Problems to solve |
1. In the court opinion on the missing indorsement, restate the paragraph that begins "The defendant (collecting) bank contends" more briefly, keeping its main facts.
2. Extend the court opinion on the missing indorsement, starting after its last sentence.

Document segment |
::::::::

The words "Pay to the order of any Bank, Banker or Trust Company prior endorsements guaranteed" are an express warranty which cover a missing indorsement of a joint payee.

The petition sets forth a cause of action on the express warranty. Yatesville Banking Co. v. Fourth Nat. Bank, 10 Ga. App. 1 (72 SE 528); Second Nat. Bank of Pittsburgh v. Guarantee Trust & Safe Deposit Co. of Shamokin, 206 Pa. 616 (56 A 72); 2 Paton's Digest, § 18, p. 2120.

The court did not err in overruling the general demurrer to the petition.

Judgment affirmed. Felton, C. J., and Bell, J., concur.

HALL, Judge. Since this case raises a question that is of first impression in Georgia and with few exceptions is novel to the other forty-nine states, this writer, speaking for himself alone, feels compelled to delve deeper into the problem of a missing indorsement.

The defendant (collecting) bank contends that the above indorsement was not an unqualified guaranty, and that it was only liable for reimbursement to the plaintiff (drawee) bank in the event of a forged indorsement.

"Where an instrument is payable to the order of two or more payees or indorsees who are not partners, all must indorse, unless the one indorsing has authority to indorse for the others." Code § 14-412. We have held that it is "the inflexible dogma of the Code that a negotiable instrument payable to persons jointly must be indorsed by them all. . ." Fulton National Bank v. Didschuneit, 92 Ga. App. 527, 533 (88 SE2d 853). It is also true that an instrument payable to order can only be negotiated by indorsement. Code § 14-401. Thus where a negotiable instrument is payable to persons jointly, an indorsement by less than all is no better than no indorsement at all under the negotiable instruments law. "Where the holder of an instrument payable to his order transfers it for value without indorsing it, the transfer vests in the transferee such title as the transferor had therein, and the transferee acquires, in addition, the right to have the indorsement of the transferor. For the purpose of determining whether the transferee is a holder in due course, the negotiation *293 takes effect as of the time when the indorsement is actually made." Code § 14-420. "Such a transfer without indorsement," vests "the transferee with legal title, although not effective to render the transferee a holder in due course." Folsom v. Continental Adjustment Corp., 48 Ga. App. 435, 436 (172 SE 833). While it is a transfer, it is not a negotiation within the Negotiable Instruments Law. Christie v. Bassford, 47 Ga. App. 94 (169 SE 687). When there is no negotiation, the transferee is not a holder of a negotiable instrument under Code § 14-101. See Beutel's Brannon Neg. Inst. Law (7th Ed.), § 49, p. 648; Britton on Bills and Notes, § 49, pp. 194-195. It is clear therefore that at the time the defendant (collecting) bank received the check with the "missing endorsement" it was neither a holder nor a holder in due course of a negotiable instrument; it was merely a transferree receiving a valid assignment of a non-negotiable chose in action to the extent of the indorsing payee's interest.

::::::::

Listed entries |

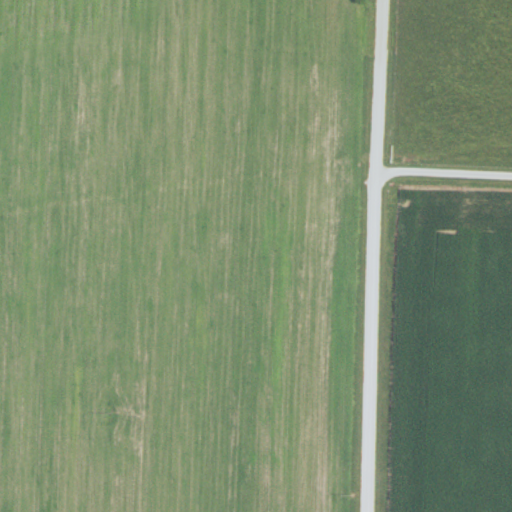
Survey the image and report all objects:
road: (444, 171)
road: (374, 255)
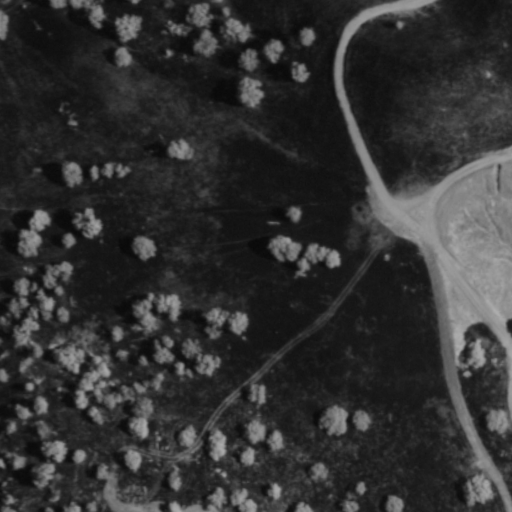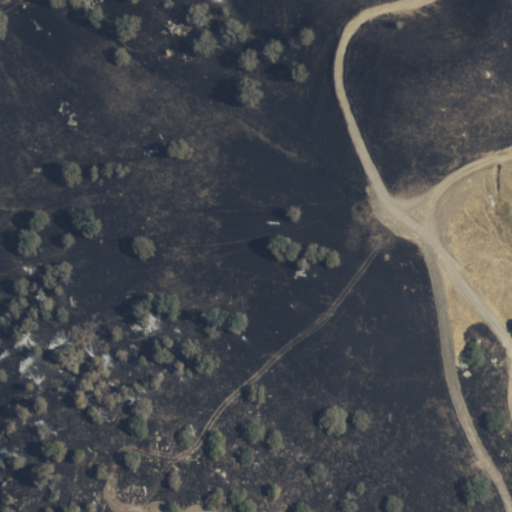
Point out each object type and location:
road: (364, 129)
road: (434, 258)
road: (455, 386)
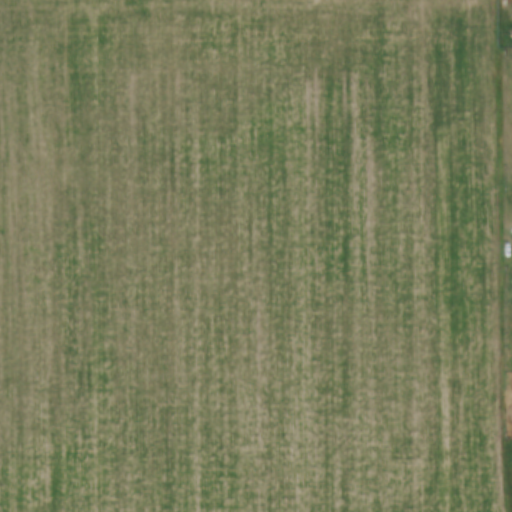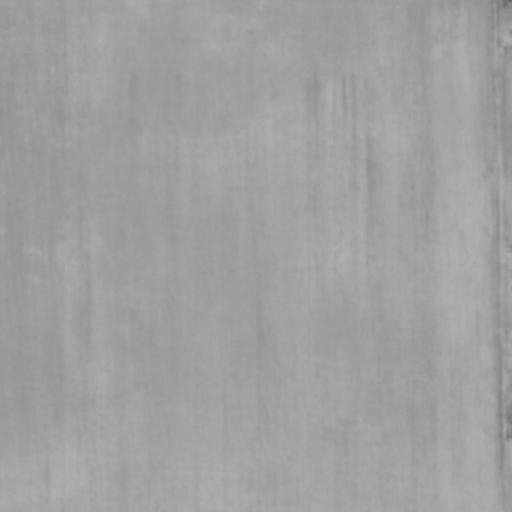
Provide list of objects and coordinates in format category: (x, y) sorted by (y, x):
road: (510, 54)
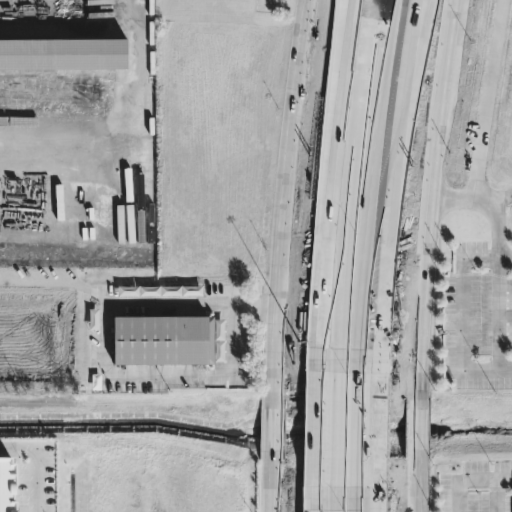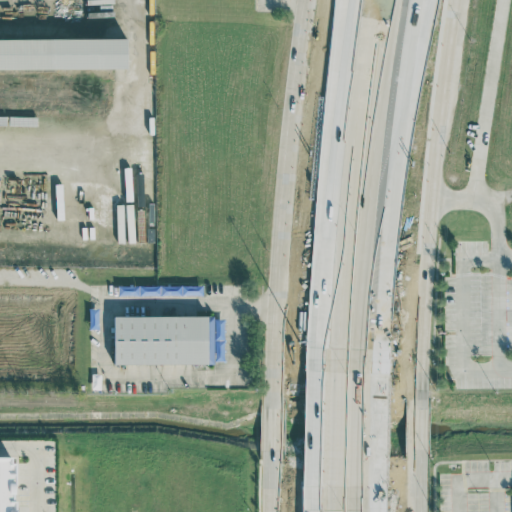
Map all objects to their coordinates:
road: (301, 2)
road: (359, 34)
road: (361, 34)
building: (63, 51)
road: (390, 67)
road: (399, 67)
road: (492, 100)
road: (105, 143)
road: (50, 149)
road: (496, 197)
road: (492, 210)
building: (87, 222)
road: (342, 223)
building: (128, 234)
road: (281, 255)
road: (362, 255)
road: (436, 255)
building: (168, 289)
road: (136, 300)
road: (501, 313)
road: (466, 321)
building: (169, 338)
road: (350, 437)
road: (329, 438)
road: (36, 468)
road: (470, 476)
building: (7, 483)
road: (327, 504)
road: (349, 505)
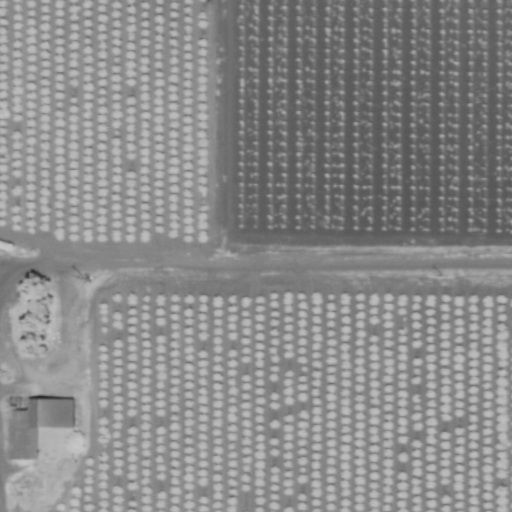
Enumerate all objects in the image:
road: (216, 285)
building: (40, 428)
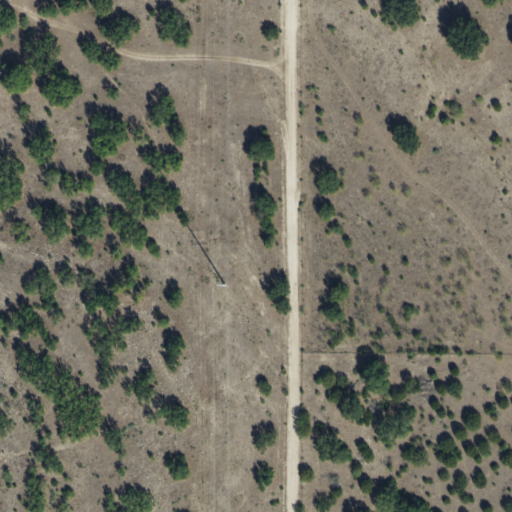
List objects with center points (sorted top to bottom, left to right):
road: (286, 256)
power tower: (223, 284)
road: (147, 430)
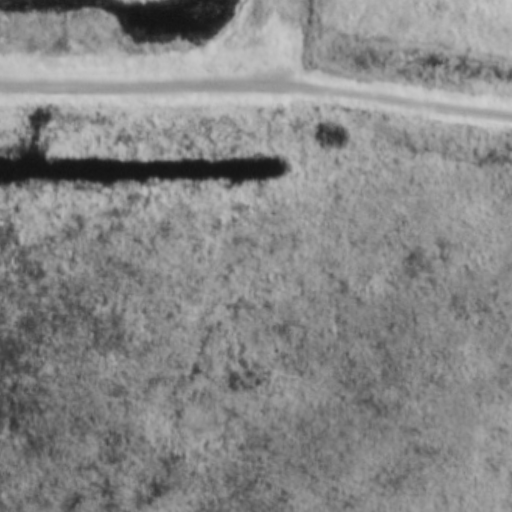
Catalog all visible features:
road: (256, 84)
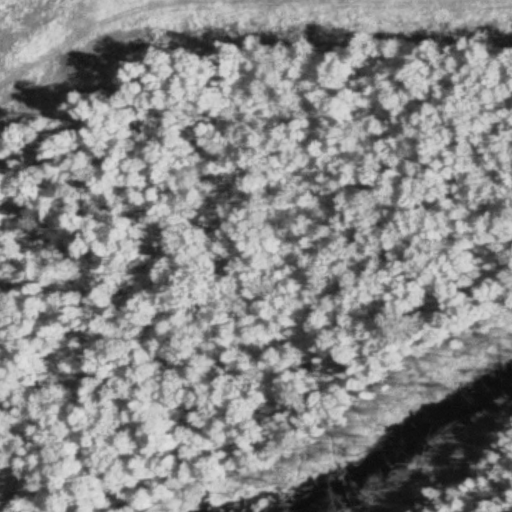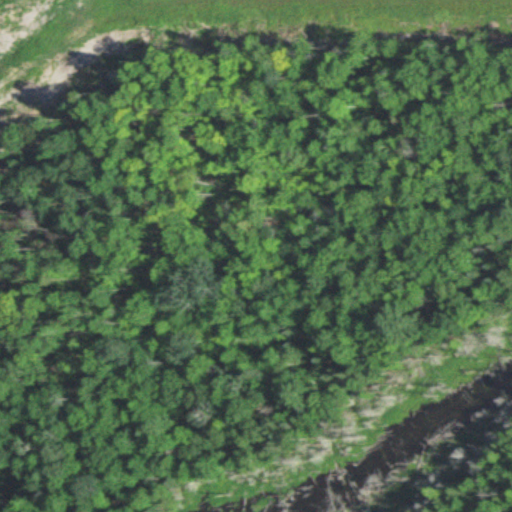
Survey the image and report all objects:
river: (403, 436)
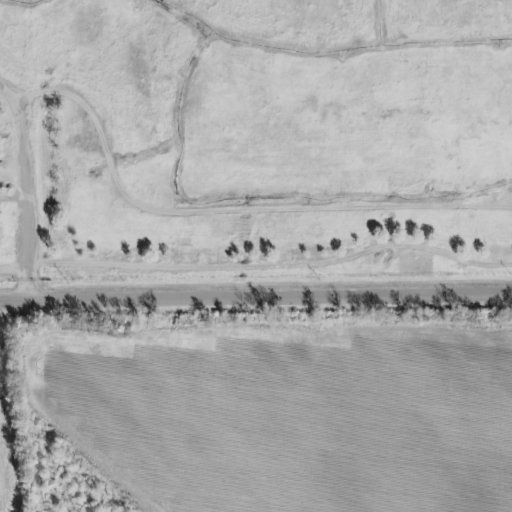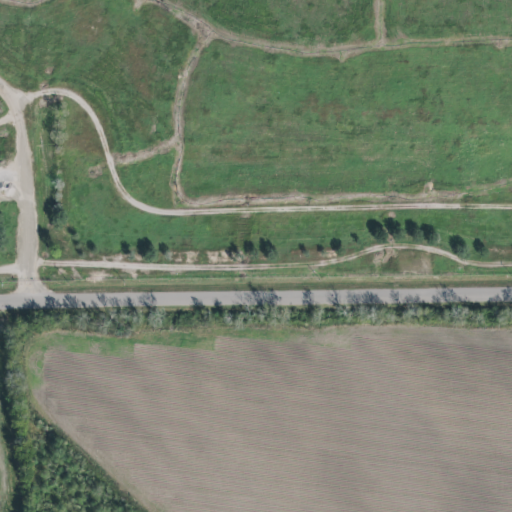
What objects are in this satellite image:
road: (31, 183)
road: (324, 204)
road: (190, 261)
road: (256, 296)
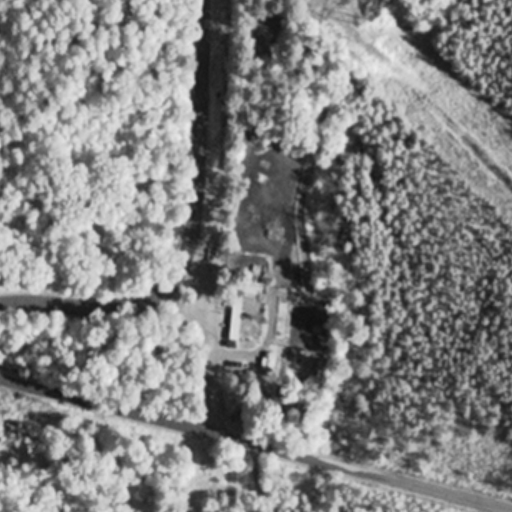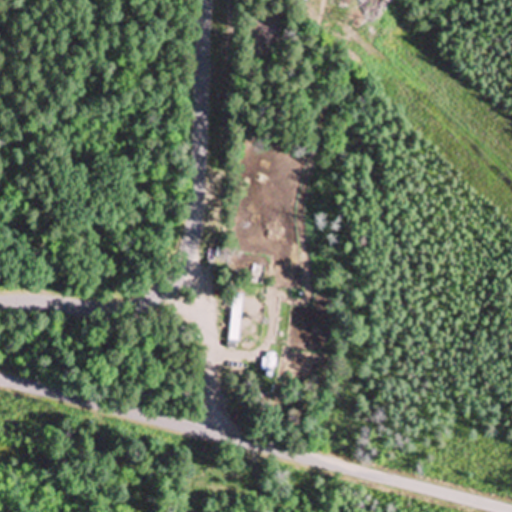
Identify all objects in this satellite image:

::::::::

Answers below |
1. The collecting bank argues that its indorsement was not an unqualified guaranty and that it owed the drawee bank reimbursement only if an indorsement had been forged.

2.
The question remains as to the liability of the defendant (collecting) bank to the plaintiff (drawee) bank based upon the former's indorsement "prior indorsements guaranteed." Do these words guarantee a missing indorsement? There is authority in Georgia on the question of a forged indorsement. A drawee's suit upon a forged indorsement has been held to be based upon either a quasi-contractual duty of the collecting bank to repay money paid under mistake, or upon the collecting bank's express agreement contained in the indorsement. See Yatesville Banking Co. v. Fourth Nat. Bank, 10 Ga. App. 1, 4, 6, supra, in which case the collecting bank's indorsement stated "Pay to the order of any bank or banker. Prior indorsements guaranteed."

As to a forged indorsement, Britton on Bills and Notes, § 139, p. 649, states: ". . . the drawee recovers from the party to whom payment was made on the quasi-contract theory to enforce restitution of money paid out under mistake of fact. The right of recovery is not based on a warranty of title by such party to the drawee. It is possible, however, for such party expressly to warrant to the drawee, or rather it is possible for such party, by express contract to put upon himself a duty, equivalent to that of warranty, to refund to the drawee. And, *294 this is frequently done. It is common for banks, in the collection chain, to add to their indorsements, usually in the form `pay any bank or banker', the words: `prior indorsements guaranteed.' . . . such words, when added to an unqualified or to a qualified indorsement, may be construed as imposing a guaranty or a warranty to the drawee. . ." In such a case the drawee bank may recover from the collecting bank upon the guaranty, in lieu of its rights to recover quasi-contractually. Second Nat. Bank of Pittsburgh v. Guarantee Trust & Safe Deposit Co., 206 Pa. 616 (56 A 72). See also 2 Paton's Digest § 18, p. 21:20.

Turning now to the question of the missing indorsement, 2 Paton's Digest § 21:20, p. 2138, makes this rather uncertain comment: "Is the indorsement, `all prior indorsements guaranteed,' stamped on a check by a collecting bank, sufficient to cover a missing indorsement of the payee or an indorsee? Opinion: It would be safer for the drawee bank to require an express guaranty against loss resulting from its payment of the check, although the indorsement referred to in the inquiry might be held to afford protection."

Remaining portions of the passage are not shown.